(Items from a dataset)
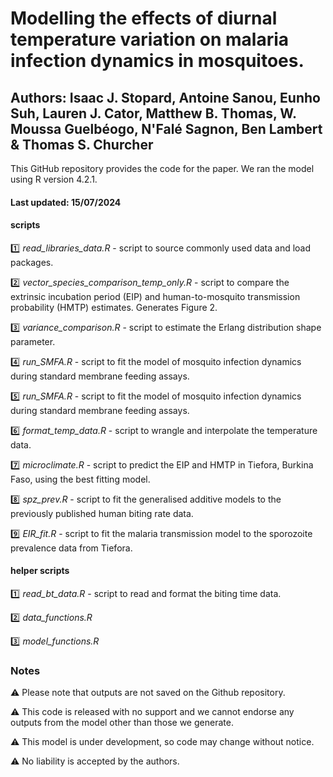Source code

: # Modelling the effects of diurnal temperature variation on malaria infection dynamics in mosquitoes.

## Authors: Isaac J. Stopard, Antoine Sanou, Eunho Suh, Lauren J. Cator, Matthew B. Thomas, W. Moussa Guelbéogo, N'Falé Sagnon, Ben Lambert & Thomas S. Churcher 

This GitHub repository provides the code for the paper. We ran the model using R version 4.2.1.

#### Last updated: 15/07/2024

#### scripts 

:one: *read_libraries_data.R* - script to source commonly used data and load packages.

:two: *vector_species_comparison_temp_only.R* - script to compare the extrinsic incubation period (EIP) and human-to-mosquito transmission probability (HMTP) estimates. Generates Figure 2.

:three: *variance_comparison.R* - script to estimate the Erlang distribution shape parameter.

:four: *run_SMFA.R* - script to fit the model of mosquito infection dynamics during standard membrane feeding assays.

:five: *run_SMFA.R* - script to fit the model of mosquito infection dynamics during standard membrane feeding assays.

:six: *format_temp_data.R* - script to wrangle and interpolate the temperature data.

:seven: *microclimate.R* - script to predict the EIP and HMTP in Tiefora, Burkina Faso, using the best fitting model.

:eight: *spz_prev.R* - script to fit the generalised additive models to the previously published human biting rate data.

:nine: *EIR_fit.R* - script to fit the malaria transmission model to the sporozoite prevalence data from Tiefora.

#### helper scripts

:one: *read_bt_data.R* - script to read and format the biting time data.

:two: *data_functions.R*

:three: *model_functions.R*

### Notes

:warning: Please note that outputs are not saved on the Github repository.

:warning: This code is released with no support and we cannot endorse any outputs from the model other than those we generate.

:warning: This model is under development, so code may change without notice.

:warning: No liability is accepted by the authors.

What to produce:
The required result is an exact repeat of the records above from the line containing "the Github repository." to their final line.

Response to this exercise:
:warning: Please note that outputs are not saved on the Github repository.

:warning: This code is released with no support and we cannot endorse any outputs from the model other than those we generate.

:warning: This model is under development, so code may change without notice.

:warning: No liability is accepted by the authors.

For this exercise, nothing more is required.